26/07/2022 tarihli Bilirkişi Raporunda özetle; “Davalı banka ile dava dışı …Tic. A.Ş. arasında 21.08.2017 tarihinde Genel Kredi sözleşmesi imzalandığı, davacı … da iş bu sözleşmeyi 20.000.000.00 TL kefaletle müteselsil kefaletle imzaladığı, işbu sözleşme kapsamında dava dışı asıl kredi borçlusunun kullanmış olduğu kredilerin geri ödemelerinde sorun yaşaması üzerine, 11.06.2020 tarihinde Finansal Yeniden Yapılandırma Sözleşmesi imzalandığı beyan edildiği, Davacı vekili ise TBK madde 601’de öngörülen yükümlülüklerin yerine getirmemesi halinde müvekkilinin, davalı banka ile dava dışı… A.Ş. arasında akdedilen Genel Kredi Sözleşmesine müteselsil kefillikten kurtulacağına ilişkin olarak davalı bankaya … 13. Noterliği … tarih … yevmiye numaralı ihtarname çekilerek 1 ay içerisinde asıl borçlu …A.Ş.ye karşı dava ve takip haklarının kullanılması, varsa rehnin paraya çevrilmesi yoluyla takibe geçilmesi ve ara vermeden takibe devam edilmesi, aksi takdirde müvekkilin yasal haklarını kullanarak kefaleti sona erdirme yoluna gidileceği ihtar olunduğunu, İşbu ihtarnamenin gereklilikleri davalı banka tarafından yerine getirilmemiş olup arabuluculuğa başvurulduğunu, arabuluculuk görüşmeleri anlaşamama ile sonuçlandığından kefaletin sona erdirilmesi talepli işbu davanın ikame edilmesi zarureti hasıl olduğunu, 12 Banka ve Finans kuruluşuyla dava dışı şirket arasında imzalanan sözleşmeye dayalı 34 ay vadeli ilk taksidinin 07.06.2021 tarihinde başlayan taksitli kredi kullandırıldığı, Dava dışı şirket tarfından ilk tasidinin 07.06.2021 tarihinde ödendiği, Davacının TBK m.601 maddesi “Süreli olmayan kefalette kefil, asıl borç muaccel olunca, adi kefalette her zaman ve müteselsil kefalette ise, kanunun öngördüğü hâllerde, alacaklıdan, bir ay içinde borçluya karşı dava ve takip haklarını kullanmasını, varsa rehnin paraya çevrilmesi yoluyla takibe geçmesini ve ara vermeden takibe devam etmesini isteyebilir.”kapsamında talebinin yerinde olup olmadığının, Keyfiyeti 6100 sayılı HMK 282 hükmü de gözetilmek kaydıyla ve 6754 sayılı Kanun’un md. 3/3 ile HMK md. 266/c.2 uyarınca bilcümle hukuki tavsif ve takdir tamamıyla ve münhasıran sayın Mahkemeye ait olarak…” şeklinde sonuç ve kanaatine varıldığı bildirilmiştir.

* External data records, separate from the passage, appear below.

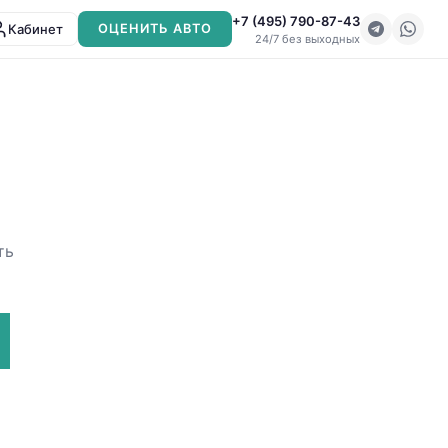
+7 (495) 790-87-43
Кабинет
ОЦЕНИТЬ АВТО
24/7 без выходных
ть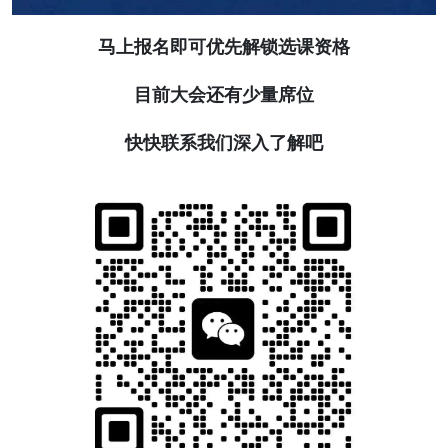
马上报名即可优先解锁选课资格
目前大会还有少量席位
快快联系我们深入了解吧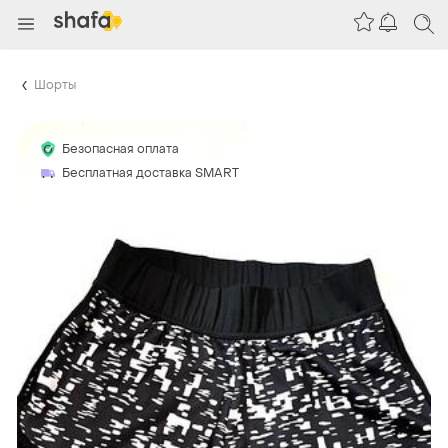
Шорты
Безопасная оплата
Бесплатная доставка SMART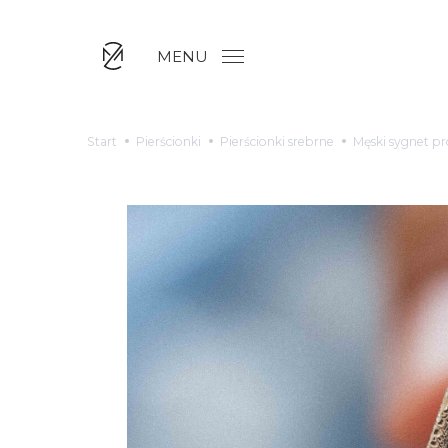
MENU
Start
Pierścionki
Pierścionki srebrne
Męski sygnet p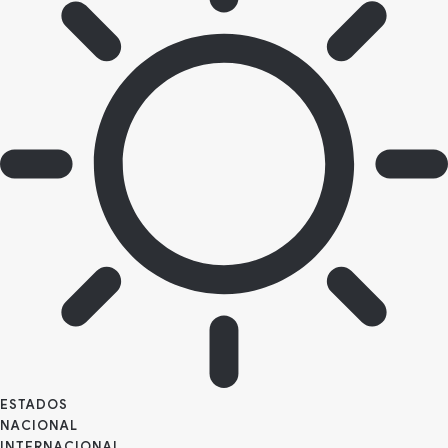
ESTADOS
NACIONAL
INTERNACIONAL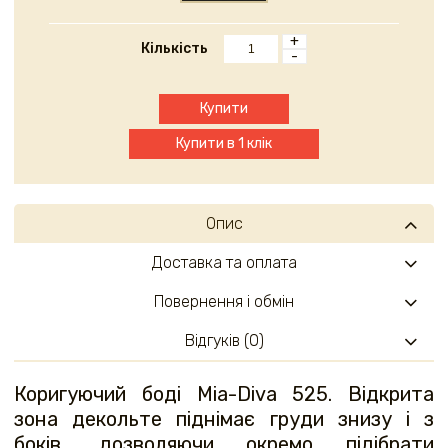
+
Кількість
-
Купити
Купити в 1 клік
Опис
Доставка та оплата
Повернення і обмін
Відгуків (0)
Коригуючий боді Mia-Diva 525. Відкрита
зона декольте піднімає груди знизу і з
боків, дозволяючи окремо підібрати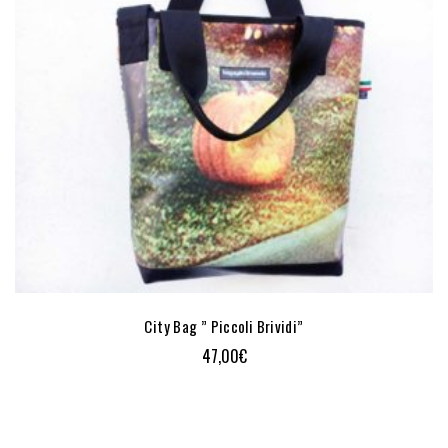
City Bag ” Piccoli Brividi”
47,00
€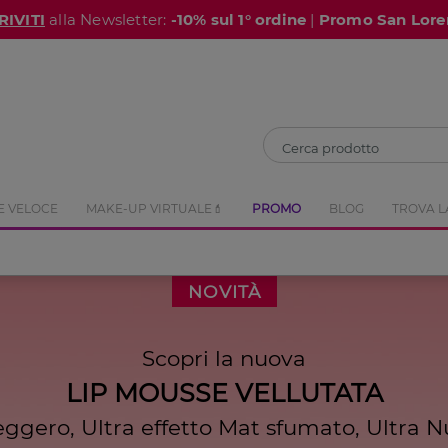
RIVITI
alla Newsletter:
-10% sul 1° ordine
|
Promo San Lore
CHIUDI
E VELOCE
MAKE-UP VIRTUALE💄
PROMO
BLOG
TROVA L
NOVITÀ
Scopri la nuova
LIP MOUSSE VELLUTATA
eggero, Ultra effetto Mat sfumato, Ultra N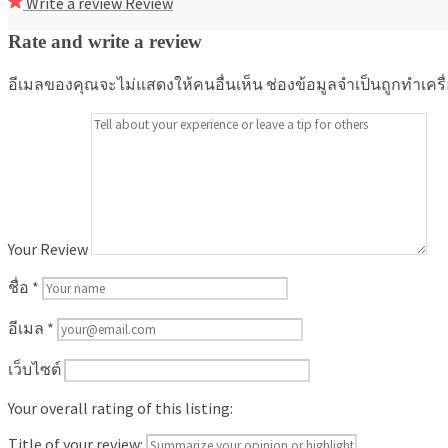
Write a review
Review
Rate and write a review
อีเมลของคุณจะไม่แสดงให้คนอื่นเห็น
ช่องข้อมูลจำเป็นถูกทำเคร
Your Review
ชื่อ
*
อีเมล
*
เว็บไซต์
Your overall rating of this listing:
Title of your review: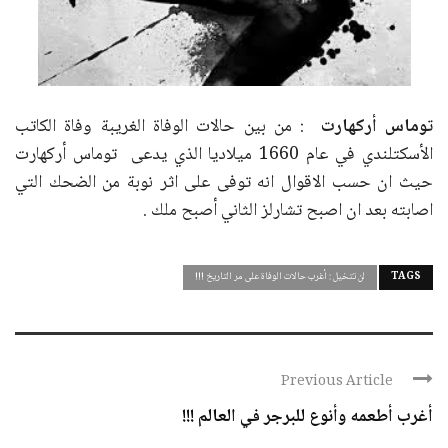
توماس أركهارت
: من بين حالات الوفاة الغريبة وفاة الكاتب
الأسكتلندي في عام 1660 ميلاديا الذي يدعى توماس أركهارت
حيث ان حسب الاقوال انه توفى على اثر نوبة من الضحك التي
اصابته بعد ان اصبح تشارلز الثاني أصبح ملك .
TAGS
لن تتخيل : أغرب حالات الوفاة على مر التاريخ !!!
Previous Article
أغرب أطعمه وأنوع للبرجر في العالم !!!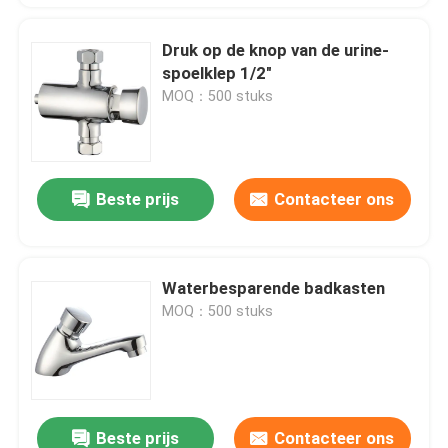
Druk op de knop van de urine-
spoelklep 1/2"
MOQ：500 stuks
Beste prijs
Contacteer ons
Waterbesparende badkasten
MOQ：500 stuks
Beste prijs
Contacteer ons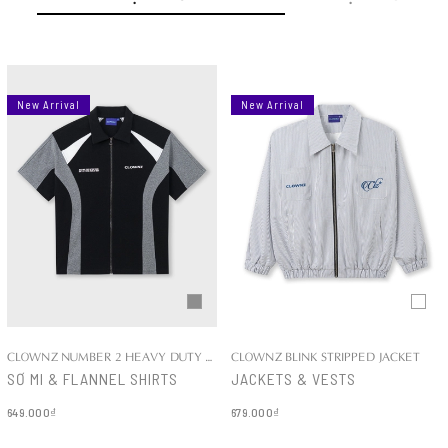
New Arrival
New Arrival
CLOWNZ NUMBER 2 HEAVY DUTY COTTON SHIRT
CLOWNZ BLINK STRIPPED JACKET
SƠ MI & FLANNEL SHIRTS
JACKETS & VESTS
649.000₫
679.000₫
Chi tiết
Chi tiết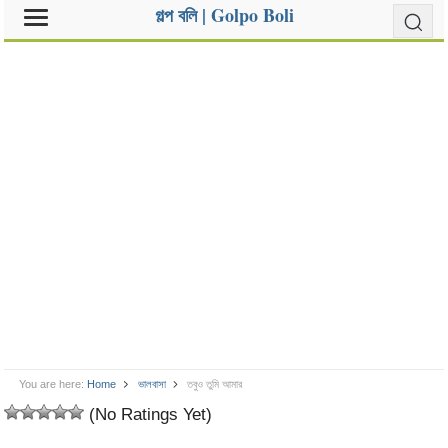
গল্প বলি | Golpo Boli
You are here:
Home
ভালবাসা
তবুও তুমি আমার
(No Ratings Yet)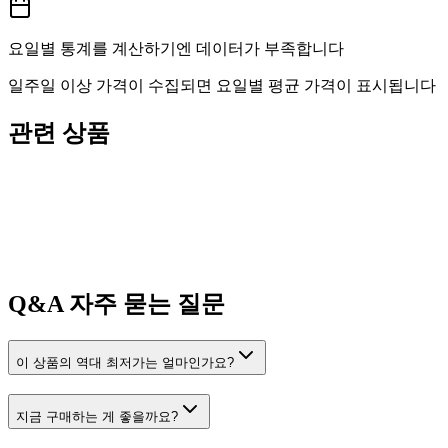
요일별 통계를 계산하기엔 데이터가 부족합니다
일주일 이상 가격이 수집되면 요일별 평균 가격이 표시됩니다
관련 상품
Q&A
자주 묻는 질문
이 상품의 역대 최저가는 얼마인가요?
지금 구매하는 게 좋을까요?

29/12/2022 tarihli Bilirkişi Ek Raporunda özetle; “Davalı banka ile dava dışı …Tic. A.Ş. arasında 21.08.2017 tarihinde Genel Kredi sözleşmesi imzalandığı, davacı … da iş bu sözleşmeyi 20.000.000.00 TL kefaletle müteselsil kefaletle imzaladığı işbu sözleşme kapsamında dava dışı asıl kredi borçlusunun kullanmış olduğu kredilerin geri ödemelerinde sorun yaşaması üzerine, 11.06.2020 tarihinde Finansal Yeniden Yapılandırma Sözleşmesi imzalandığı beyan edildiği, Davacı vekili ise TBK madde 601’de öngörülen yükümlülüklerin yerine getirmemesi halinde müvekkilinin, davalı banka ile dava dışı … Tic. A.Ş. arasında akdedilen Genel Kredi Sözleşmesine müteselsil kefillikten kurtulacağına ilişkin olarak davalı bankaya … 13. Noterliği … tarih … yevmiye numaralı ihtarname çekilerek 1 ay içerisinde asıl borçlu …A.Ş.ye karşı dava ve takip haklarının kullanılması, varsa rehnin paraya çevrilmesi yoluyla takibe geçilmesi ve ara vermeden takibe devam edilmesi, aksi takdirde müvekkilin yasal haklarını kullanarak kefaleti sona erdirme yoluna gidileceği ihtar olunduğunu, İşbu ihtarnamenin gereklilikleri davalı banka tarafından yerine getirilmemiş olup arabuluculuğa başvurulduğunu, arabuluculuk görüşmeleri anlaşamama ile sonuçlandığından kefaletin sona erdirilmesi talepli işbu davanın ikame edilmesi zarureti hasıl olduğunu, 12 Banka ve Finans kuruluşuyla dava dışı şirket arasında imzalanan sözleşmeye dayalı 34 ay vadeli ilk taksidinin 07.06.2021 tarihinde başlayan taksitli kredi kullandırıldığı, Dava dışı şirket tarfından ilk tasidinin 07.06.2021 tarihinde ödendiği, Davacının TBK m.601 maddesi “Süreli olmayan kefalette kefil, asıl borç muaccel olunca, adi kefalette her zaman ve müteselsil kefalette ise, kanunun öngördüğü hâllerde, alacaklıdan, bir ay içinde borçluya karşı dava ve takip haklarını kullanmasını, varsa rehnin paraya çevrilmesi yoluyla takibe geçmesini ve ara vermeden takibe devam etmesini isteyebilir.”kapsamında talebinin yerinde olup olmadığının, Ayrıca verilecek görev tanımımın belirlenmesi sonucunda yeniden rapor hazırlanacağının, Keyfiyeti 6100 sayılı HMK 282 hükmü de gözetilmek kaydıyla ve 6754 sayılı Kanun’un md. 3/3 ile HMK md. 266/c.2 uyarınca bilcümle hukuki tavsif ve takdir tamamıyla ve münhasıran sayın Mahkemeye ait olarak…” şeklinde sonuç ve kanaatine varıldığı bildirilmiştir.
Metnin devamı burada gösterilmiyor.